• WRITTEN REQUEST: Reproduce the entries below, substituting "bracketFeature" for every occurrence of "myFeature" and leaving every other character unchanged.

• RECORD EXTRACTS:
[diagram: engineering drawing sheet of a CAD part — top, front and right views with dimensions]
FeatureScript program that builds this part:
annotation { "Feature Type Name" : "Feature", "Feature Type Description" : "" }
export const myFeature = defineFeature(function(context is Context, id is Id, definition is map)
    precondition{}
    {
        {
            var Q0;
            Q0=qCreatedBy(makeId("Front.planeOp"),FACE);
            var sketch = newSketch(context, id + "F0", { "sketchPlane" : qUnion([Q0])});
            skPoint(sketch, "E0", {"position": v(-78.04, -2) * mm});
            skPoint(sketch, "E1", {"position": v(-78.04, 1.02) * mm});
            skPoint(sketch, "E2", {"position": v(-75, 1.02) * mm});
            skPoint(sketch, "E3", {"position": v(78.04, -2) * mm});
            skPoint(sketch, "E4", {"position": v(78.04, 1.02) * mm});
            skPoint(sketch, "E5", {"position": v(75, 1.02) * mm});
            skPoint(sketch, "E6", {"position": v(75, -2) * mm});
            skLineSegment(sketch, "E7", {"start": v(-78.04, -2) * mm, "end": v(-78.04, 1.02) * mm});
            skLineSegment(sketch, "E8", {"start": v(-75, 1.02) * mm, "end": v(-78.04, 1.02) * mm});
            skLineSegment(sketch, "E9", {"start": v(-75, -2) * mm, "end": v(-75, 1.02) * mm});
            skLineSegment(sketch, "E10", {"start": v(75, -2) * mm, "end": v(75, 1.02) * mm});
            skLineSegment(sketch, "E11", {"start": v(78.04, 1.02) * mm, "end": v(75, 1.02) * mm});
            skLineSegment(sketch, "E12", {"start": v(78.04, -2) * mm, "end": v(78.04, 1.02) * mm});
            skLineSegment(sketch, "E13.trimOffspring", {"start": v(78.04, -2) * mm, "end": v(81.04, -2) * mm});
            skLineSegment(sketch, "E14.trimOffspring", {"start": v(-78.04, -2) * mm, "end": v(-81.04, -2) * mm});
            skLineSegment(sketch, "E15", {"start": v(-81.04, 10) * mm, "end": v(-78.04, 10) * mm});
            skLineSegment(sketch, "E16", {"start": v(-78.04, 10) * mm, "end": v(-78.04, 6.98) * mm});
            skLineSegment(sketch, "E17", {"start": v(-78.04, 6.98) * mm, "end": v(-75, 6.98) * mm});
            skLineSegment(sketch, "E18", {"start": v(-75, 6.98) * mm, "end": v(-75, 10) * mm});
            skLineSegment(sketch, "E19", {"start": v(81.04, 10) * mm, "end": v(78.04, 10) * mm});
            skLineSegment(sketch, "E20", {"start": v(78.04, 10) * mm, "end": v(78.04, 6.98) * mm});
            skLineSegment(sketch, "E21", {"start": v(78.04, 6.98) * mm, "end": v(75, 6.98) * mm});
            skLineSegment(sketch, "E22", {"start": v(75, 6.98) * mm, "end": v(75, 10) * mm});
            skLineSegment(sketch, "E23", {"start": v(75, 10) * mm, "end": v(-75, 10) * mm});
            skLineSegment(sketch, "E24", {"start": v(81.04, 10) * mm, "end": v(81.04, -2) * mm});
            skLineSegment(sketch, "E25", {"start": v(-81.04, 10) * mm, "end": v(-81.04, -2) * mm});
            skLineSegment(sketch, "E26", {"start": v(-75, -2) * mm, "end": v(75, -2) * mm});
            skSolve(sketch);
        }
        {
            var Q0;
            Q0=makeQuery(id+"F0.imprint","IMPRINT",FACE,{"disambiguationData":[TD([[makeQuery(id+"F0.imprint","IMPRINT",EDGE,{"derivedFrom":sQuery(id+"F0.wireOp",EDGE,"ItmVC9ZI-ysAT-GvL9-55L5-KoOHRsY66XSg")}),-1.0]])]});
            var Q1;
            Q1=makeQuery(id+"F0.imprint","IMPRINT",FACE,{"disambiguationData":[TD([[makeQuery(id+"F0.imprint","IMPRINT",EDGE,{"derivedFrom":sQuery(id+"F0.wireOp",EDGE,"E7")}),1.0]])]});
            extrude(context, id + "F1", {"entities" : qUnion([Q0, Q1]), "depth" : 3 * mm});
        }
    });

• WORKED SOLUTION:
[diagram: engineering drawing sheet of a CAD part — top, front and right views with dimensions]
FeatureScript program that builds this part:
annotation { "Feature Type Name" : "Feature", "Feature Type Description" : "" }
export const bracketFeature = defineFeature(function(context is Context, id is Id, definition is map)
    precondition{}
    {
        {
            var Q0;
            Q0=qCreatedBy(makeId("Front.planeOp"),FACE);
            var sketch = newSketch(context, id + "F0", { "sketchPlane" : qUnion([Q0])});
            skPoint(sketch, "E0", {"position": v(-78.04, -2) * mm});
            skPoint(sketch, "E1", {"position": v(-78.04, 1.02) * mm});
            skPoint(sketch, "E2", {"position": v(-75, 1.02) * mm});
            skPoint(sketch, "E3", {"position": v(78.04, -2) * mm});
            skPoint(sketch, "E4", {"position": v(78.04, 1.02) * mm});
            skPoint(sketch, "E5", {"position": v(75, 1.02) * mm});
            skPoint(sketch, "E6", {"position": v(75, -2) * mm});
            skLineSegment(sketch, "E7", {"start": v(-78.04, -2) * mm, "end": v(-78.04, 1.02) * mm});
            skLineSegment(sketch, "E8", {"start": v(-75, 1.02) * mm, "end": v(-78.04, 1.02) * mm});
            skLineSegment(sketch, "E9", {"start": v(-75, -2) * mm, "end": v(-75, 1.02) * mm});
            skLineSegment(sketch, "E10", {"start": v(75, -2) * mm, "end": v(75, 1.02) * mm});
            skLineSegment(sketch, "E11", {"start": v(78.04, 1.02) * mm, "end": v(75, 1.02) * mm});
            skLineSegment(sketch, "E12", {"start": v(78.04, -2) * mm, "end": v(78.04, 1.02) * mm});
            skLineSegment(sketch, "E13.trimOffspring", {"start": v(78.04, -2) * mm, "end": v(81.04, -2) * mm});
            skLineSegment(sketch, "E14.trimOffspring", {"start": v(-78.04, -2) * mm, "end": v(-81.04, -2) * mm});
            skLineSegment(sketch, "E15", {"start": v(-81.04, 10) * mm, "end": v(-78.04, 10) * mm});
            skLineSegment(sketch, "E16", {"start": v(-78.04, 10) * mm, "end": v(-78.04, 6.98) * mm});
            skLineSegment(sketch, "E17", {"start": v(-78.04, 6.98) * mm, "end": v(-75, 6.98) * mm});
            skLineSegment(sketch, "E18", {"start": v(-75, 6.98) * mm, "end": v(-75, 10) * mm});
            skLineSegment(sketch, "E19", {"start": v(81.04, 10) * mm, "end": v(78.04, 10) * mm});
            skLineSegment(sketch, "E20", {"start": v(78.04, 10) * mm, "end": v(78.04, 6.98) * mm});
            skLineSegment(sketch, "E21", {"start": v(78.04, 6.98) * mm, "end": v(75, 6.98) * mm});
            skLineSegment(sketch, "E22", {"start": v(75, 6.98) * mm, "end": v(75, 10) * mm});
            skLineSegment(sketch, "E23", {"start": v(75, 10) * mm, "end": v(-75, 10) * mm});
            skLineSegment(sketch, "E24", {"start": v(81.04, 10) * mm, "end": v(81.04, -2) * mm});
            skLineSegment(sketch, "E25", {"start": v(-81.04, 10) * mm, "end": v(-81.04, -2) * mm});
            skLineSegment(sketch, "E26", {"start": v(-75, -2) * mm, "end": v(75, -2) * mm});
            skSolve(sketch);
        }
        {
            var Q0;
            Q0=makeQuery(id+"F0.imprint","IMPRINT",FACE,{"disambiguationData":[TD([[makeQuery(id+"F0.imprint","IMPRINT",EDGE,{"derivedFrom":sQuery(id+"F0.wireOp",EDGE,"ItmVC9ZI-ysAT-GvL9-55L5-KoOHRsY66XSg")}),-1.0]])]});
            var Q1;
            Q1=makeQuery(id+"F0.imprint","IMPRINT",FACE,{"disambiguationData":[TD([[makeQuery(id+"F0.imprint","IMPRINT",EDGE,{"derivedFrom":sQuery(id+"F0.wireOp",EDGE,"E7")}),1.0]])]});
            extrude(context, id + "F1", {"entities" : qUnion([Q0, Q1]), "depth" : 3 * mm});
        }
    });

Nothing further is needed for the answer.